**EXERCISE DESCRIPTION**: Leaving out the images, reproduce every line of the data that follows exactly.

[Stored data entries]
::::
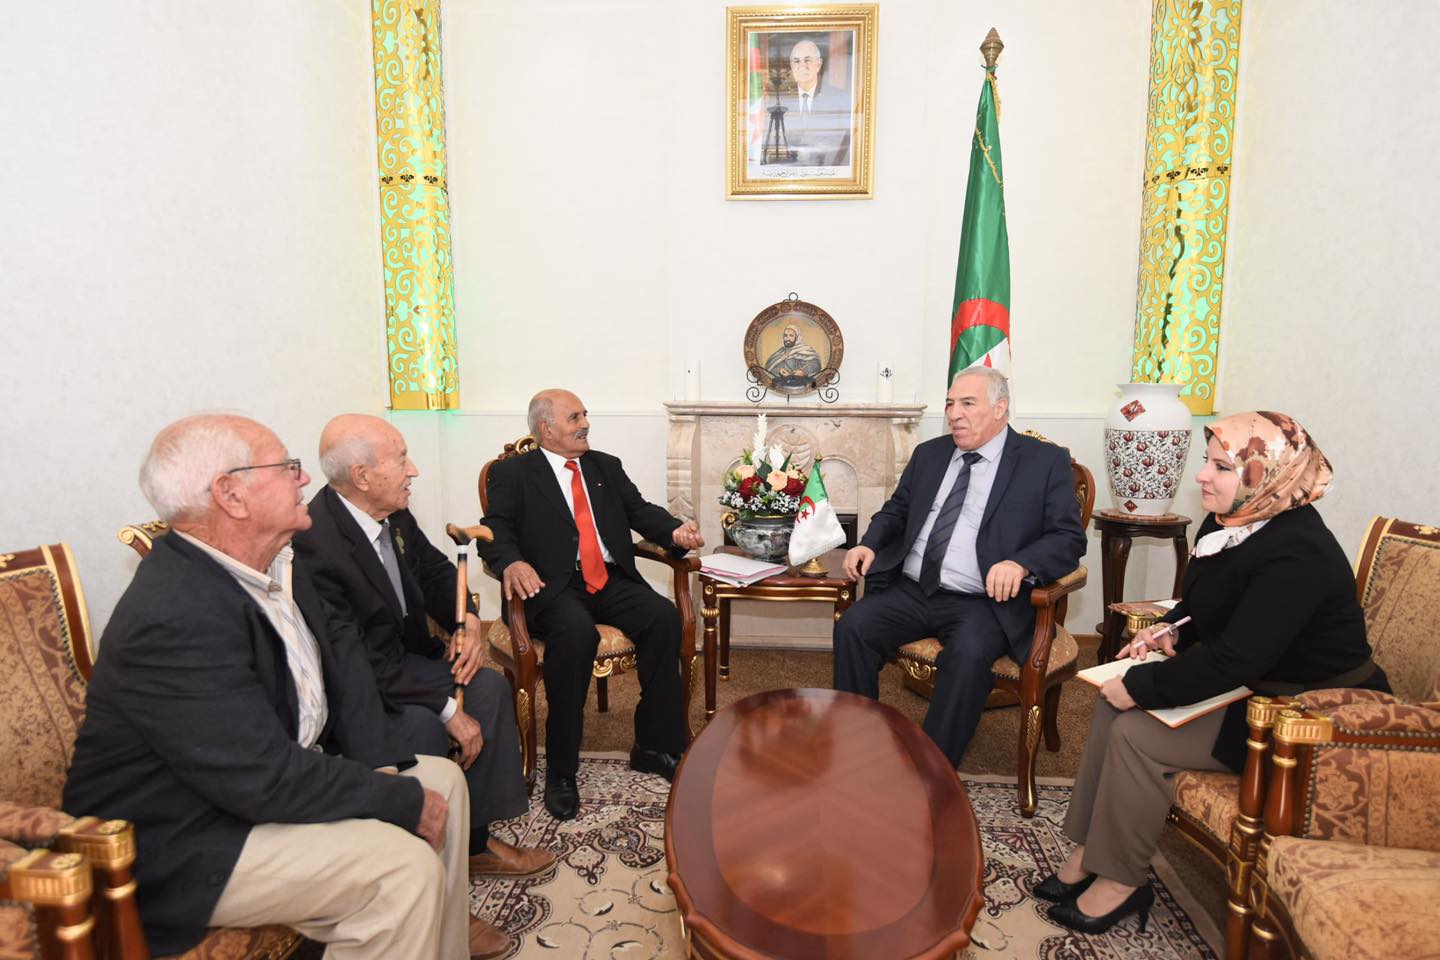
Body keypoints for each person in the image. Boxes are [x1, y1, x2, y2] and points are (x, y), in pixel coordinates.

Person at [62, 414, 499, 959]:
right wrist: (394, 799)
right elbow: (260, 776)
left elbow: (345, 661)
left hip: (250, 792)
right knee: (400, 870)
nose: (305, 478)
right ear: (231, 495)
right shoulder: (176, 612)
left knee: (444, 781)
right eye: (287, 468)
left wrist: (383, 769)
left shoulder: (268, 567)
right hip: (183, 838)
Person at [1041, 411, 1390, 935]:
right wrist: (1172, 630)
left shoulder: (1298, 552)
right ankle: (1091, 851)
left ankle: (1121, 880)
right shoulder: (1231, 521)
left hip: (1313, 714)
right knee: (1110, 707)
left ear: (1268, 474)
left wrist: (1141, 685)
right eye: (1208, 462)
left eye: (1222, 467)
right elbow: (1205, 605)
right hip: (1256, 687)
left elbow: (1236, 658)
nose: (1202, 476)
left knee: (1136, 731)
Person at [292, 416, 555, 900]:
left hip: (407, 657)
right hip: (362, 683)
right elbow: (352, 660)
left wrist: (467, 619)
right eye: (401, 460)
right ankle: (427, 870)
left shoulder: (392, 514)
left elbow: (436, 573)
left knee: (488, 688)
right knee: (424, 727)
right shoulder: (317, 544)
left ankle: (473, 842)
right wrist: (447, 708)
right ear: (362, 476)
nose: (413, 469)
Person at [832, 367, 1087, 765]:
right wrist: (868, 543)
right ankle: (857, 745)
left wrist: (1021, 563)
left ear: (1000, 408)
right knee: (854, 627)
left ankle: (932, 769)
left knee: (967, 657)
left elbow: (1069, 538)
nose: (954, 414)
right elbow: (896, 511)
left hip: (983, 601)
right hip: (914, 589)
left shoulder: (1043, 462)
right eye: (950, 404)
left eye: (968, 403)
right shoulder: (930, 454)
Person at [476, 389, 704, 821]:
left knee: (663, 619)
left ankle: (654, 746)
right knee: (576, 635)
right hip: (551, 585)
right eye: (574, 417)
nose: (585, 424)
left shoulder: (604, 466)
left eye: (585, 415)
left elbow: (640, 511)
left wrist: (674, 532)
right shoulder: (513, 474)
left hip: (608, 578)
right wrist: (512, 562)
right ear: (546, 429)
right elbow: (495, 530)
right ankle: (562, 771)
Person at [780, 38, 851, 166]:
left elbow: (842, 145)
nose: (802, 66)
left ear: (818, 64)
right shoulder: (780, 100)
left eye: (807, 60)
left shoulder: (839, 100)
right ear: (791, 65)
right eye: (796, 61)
::::
**ANSWER SPACE**:
Body keypoints for each person in the image. Boxes are [x1, y1, x2, y2] and points are (x, y), in pixel coordinates.

Person at [62, 414, 499, 959]:
right wrist: (394, 799)
right elbow: (260, 776)
left elbow: (345, 661)
left hip: (250, 792)
right knee: (400, 870)
nose: (305, 478)
right ear: (231, 495)
right shoulder: (176, 612)
left knee: (444, 781)
right eye: (287, 468)
left wrist: (383, 769)
left shoulder: (268, 567)
right hip: (183, 838)
Person at [1041, 411, 1390, 935]:
right wrist: (1172, 630)
left shoulder: (1298, 552)
right ankle: (1091, 851)
left ankle: (1121, 880)
right shoulder: (1231, 521)
left hip: (1313, 714)
right knee: (1110, 707)
left ear: (1268, 474)
left wrist: (1141, 685)
right eye: (1208, 462)
left eye: (1222, 467)
right elbow: (1205, 605)
right hip: (1256, 687)
left elbow: (1236, 658)
nose: (1202, 476)
left knee: (1136, 731)
Person at [292, 416, 555, 900]:
left hip: (407, 657)
right hip: (362, 683)
right elbow: (352, 660)
left wrist: (467, 619)
right eye: (401, 460)
right ankle: (427, 870)
left shoulder: (392, 514)
left elbow: (436, 573)
left knee: (488, 688)
right knee: (424, 727)
right shoulder: (317, 544)
left ankle: (473, 842)
right wrist: (447, 708)
right ear: (362, 476)
nose: (413, 469)
Person at [832, 367, 1087, 765]:
right wrist: (868, 543)
right ankle: (857, 745)
left wrist: (1021, 563)
left ear: (1000, 408)
right knee: (854, 627)
left ankle: (932, 769)
left knee: (967, 657)
left elbow: (1069, 538)
nose: (954, 414)
right elbow: (896, 511)
left hip: (983, 601)
right hip: (914, 589)
left shoulder: (1043, 462)
right eye: (950, 404)
left eye: (968, 403)
right shoulder: (930, 454)
Person at [476, 389, 704, 821]:
left knee: (663, 619)
left ankle: (654, 746)
right knee: (576, 635)
right hip: (551, 585)
right eye: (574, 417)
nose: (585, 424)
left shoulder: (604, 466)
left eye: (585, 415)
left elbow: (640, 511)
left wrist: (674, 532)
right shoulder: (513, 474)
left hip: (608, 578)
right wrist: (512, 562)
right ear: (546, 429)
right elbow: (495, 530)
right ankle: (562, 771)
Person at [780, 38, 851, 166]:
left elbow: (842, 145)
nose: (802, 66)
left ear: (818, 64)
right shoulder: (780, 100)
left eye: (807, 60)
left shoulder: (839, 100)
right ear: (791, 65)
right eye: (796, 61)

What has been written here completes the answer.